- [Vorliegender Text]
'''

Gibt es neue Erkenntnisse zu den möglichen Risikogruppen für einen schweren Verlauf der Covid-19-Erkrankung?

Ciesek: Es bestätigt sich weiterhin, dass Menschen mit steigendem Alter immer anfälliger für eine schwere Erkrankung sind. Kinder hingegen erkranken äußerst selten schwer an Covid-19. Neben Fettleibigkeit spielen auch andere Vorerkrankungen wie Bluthochdruck oder Diabetes eine große Rolle.

Welche Schutzmaßnahmen sind Ihnen wichtig?

Ciesek: Inzwischen geht es nicht mehr darum, wirksame Schutzmaßnahmen auszuprobieren oder zu finden. Wir wissen recht gut, welche Maßnahmen wirksam sind, und müssen diese nur konsequent anwenden – und darüber aufklären. Das sind die AHA-Regeln (Abstand – Hygiene beachten – Alltagsmaske tragen). Da die Fallzahlen in jüngster Zeit so rasant gestiegen sind, halte ich die aktuellen Einschränkungen der Kontaktmöglichkeiten für nötig. Wichtig ist, dass wir uns auch alle an die Vorgaben halten. Massenveranstaltungen sind momentan sowieso keine Option. Wendet man all dies an, hat man schon einen ganz wichtigen Beitrag zur Eindämmung der Pandemie geleistet.

Sind Aerosole signifikant für die Ansteckung mit dem Virus in geschlossenen Räumen verantwortlich?

Ciesek: Ja, es scheint, als spielen neben größeren Tröpfchen Aerosole, also solche Tröpfchen, die so klein sind, dass sie in der Luft schweben, eine ganz wichtige Rolle. Das muss entsprechend bei dem Umsetzen von Hygienekonzepten für geschlossene Räume beachtet werden.

Was können Sie über den Entwicklungsstand neuer Medikamente berichten?

Ciesek: Leider hat sich kürzlich in einer großen klinischen Studie der WHO gezeigt, dass weder Remdesivir noch Lopinavir oder Interferon-ß oder Hydroxychloroquin die Mortalität bei hospitalisierten Patienten mit Covid-19 senken können. Die Entwicklung von neuen Wirkstoffen – keinen sog. repurposing drugs – dauert aber Jahre.

'''

- [Was zu tun ist] Führe das Interview zu Covid-19 oben weiter und setze direkt nach dessen letztem Satz ein.

- [Inhalt des Datensatzes]
'''

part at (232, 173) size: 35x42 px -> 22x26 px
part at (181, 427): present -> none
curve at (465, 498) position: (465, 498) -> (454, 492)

'''

- [Endgültige Antwort]
Wann ist Ihrer Einschätzung nach mit einem Impfstoff zu rechnen? Welche Auswirkungen wird es haben, wenn ein wesentlicher Teil der Bevölkerung geimpft ist?

Ciesek: Auf dem Weg zu einer Massenimpfung der Bevölkerung sind noch viele Hürden zu nehmen. In den kommenden Monaten werden wir weitere Daten über die ersten Wirksamkeitsstudien der vielzähligen Impfstoffkandidaten erhalten. Diese Daten werden wir uns sehr gründlich anschauen müssen. Sind Impfstoffe wirksam und sicher in den ersten Phase 3-Studien, insbesondere für die Risikopatienten, so müssen die zur Verfügung stehenden Impfdosen fair und priorisiert verteilt werden, um mit den ersten verfügbaren Impfdosen die vulnerabelsten Gruppen zu schützen. Das ist ganz besonders eine internationale Aufgabe.

Sind die ersten Impfstoffe zugelassen, hört da aber die Überwachung auf die Effektivität und Sicherheit nicht auf – man wird die Impfstrategie daher möglicherweise auch ständig anpassen müssen. Bis wir zum einen genug über die Impfstoffe wissen, um sie der Allgemeinbevölkerung empfehlen zu können, und sie zum anderen auch in ausreichender Menge verfügbar haben, wird noch einige Zeit vergehen.

Was sagen Sie Menschen, die die Gefährlichkeit von Corona bestenfalls mit jener der Grippe vergleichen?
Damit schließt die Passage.